Written task ▸
Please copy the entries below word for word, leaving out any image.

#### Extracted data

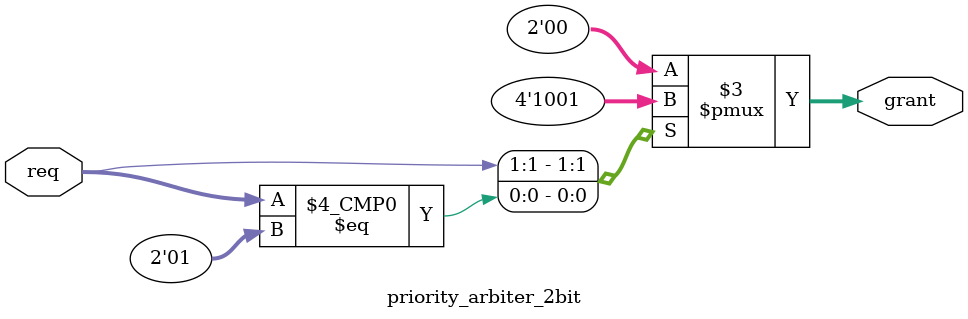
<source format=sv>
module priority_arbiter_2bit (
    input  [1:0] req,     
    output reg [1:0] grant 
);

    always @(*) begin
        casez (req)
            2'b1?: grant = 2'b10; 
            2'b01: grant = 2'b01; 
            default: grant = 2'b00; 
        endcase
    end

endmodule
</source>
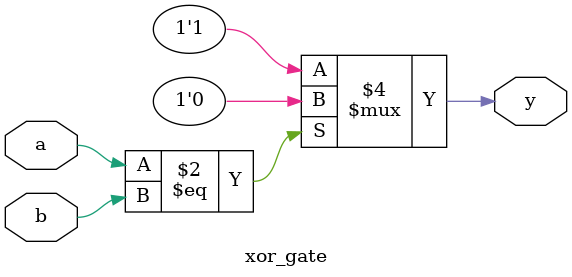
<source format=v>
`timescale 1ns / 1ps

//gate level modelling
/*module xor_gate(input a,b,output y);
xor(y,a,b);
endmodule

//data flow modelling 
module xor_gate(input a,b,output y);
assign y=a^b; 
endmodule*/

//behavioral modelling
module xor_gate(input a,b,output reg y);
always@(a,b)
begin
if(a==b) 
y=1'b0;
else
y=1'b1;
end
endmodule 
</source>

########

Response to this task ▸
<source format=sv>
module priority_arbiter_2bit (
    input  [1:0] req,     
    output reg [1:0] grant 
);

    always @(*) begin
        casez (req)
            2'b1?: grant = 2'b10; 
            2'b01: grant = 2'b01; 
            default: grant = 2'b00; 
        endcase
    end

endmodule
</source>
<source format=v>
`timescale 1ns / 1ps

//gate level modelling
/*module xor_gate(input a,b,output y);
xor(y,a,b);
endmodule

//data flow modelling 
module xor_gate(input a,b,output y);
assign y=a^b; 
endmodule*/

//behavioral modelling
module xor_gate(input a,b,output reg y);
always@(a,b)
begin
if(a==b) 
y=1'b0;
else
y=1'b1;
end
endmodule 
</source>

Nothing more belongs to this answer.